The Utah County Health Department on Thursday confirmed that a student in Orem tested positive for norovirus, adding to the list of cities in the county where officials are concerned about an outbreak.

"Just getting back to school, it's always a little bit hard because you get kids in more of a confined space together," said Aislynn Hill, public information officer for the Utah County Health Department.

It's entirely possible that there have been others that we're just not aware of.
Aislynn Hill, public information officer for the Utah County Health Department

Officials from the school district said several students got sick at school Thursday and threw up.

The virus commonly causes diarrhea and vomiting and can affect anyone.
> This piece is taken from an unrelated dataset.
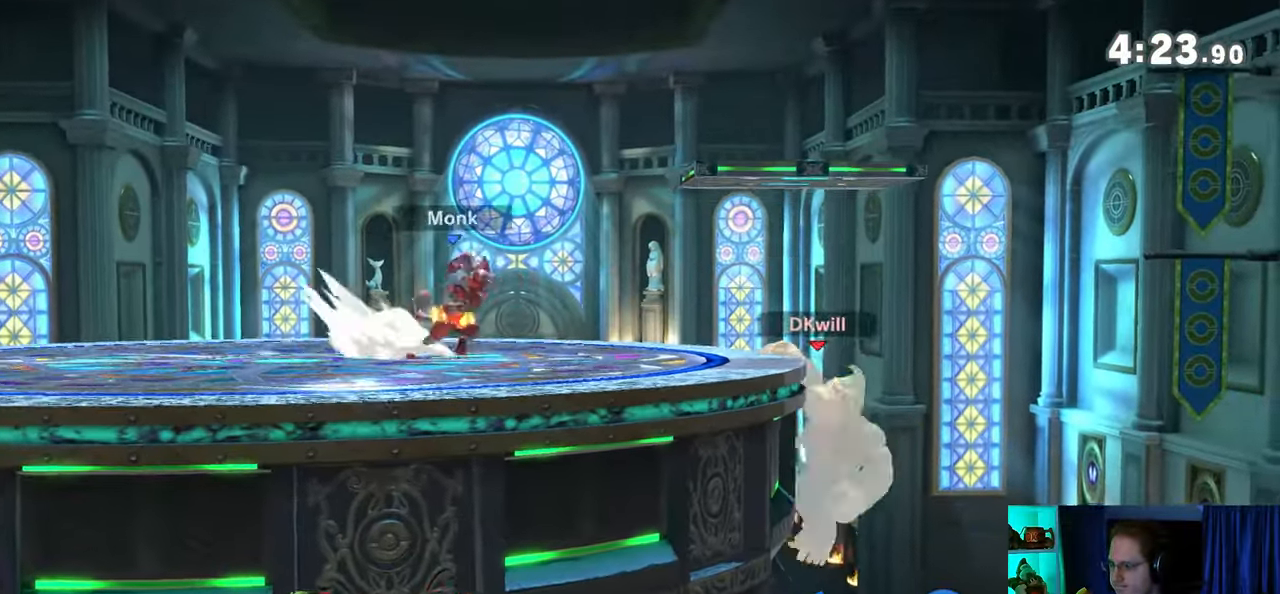
{"buttons": ["Y"], "left_stick": "center", "right_stick": "center", "events": [[267, "left_stick", "center"], [417, "Y", "down"]]}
The health department said it has recently received dozens of reports of illness that could be norovirus.

And norovirus is "highly contagious," officials said.

However, because health care providers aren't required to report the virus, it is difficult for officials to maintain an accurate count of how many cases have been seen in the county, according Hill.

"It's entirely possible that there have been others that we're just not aware of," she said.

Hill said students in Orem will also be sent home with letters for their parents informing them about the virus.

"Even if they're nauseated, one of the recommendations, for instance, is to perhaps keep them home because that certainly can turn into … vomiting later in the day," she said.

Health officials are asking parents of children who show symptoms of the illness to keep them out of school for 72 hours until "after vomiting and diarrhea have ended."

If a child's sibling experiences similar symptoms, officials ask that parents keep them home from school as well.

When parents inform school officials their child will be absent for the day, the school district is asking parents to volunteer whether their child is experiencing symptoms of the gastrointestinal illness or will be absent for other reasons.

Symptoms of the illness also include nausea, headache, low fever and stomach cramps, officials said. Symptoms usually appear within one to two days of exposure, but can show up earlier.

"Persons with norovirus usually recover within two to three days without serious or long-term health effects. Even though the virus is easy to spread, serious illness rarely occurs," officials said.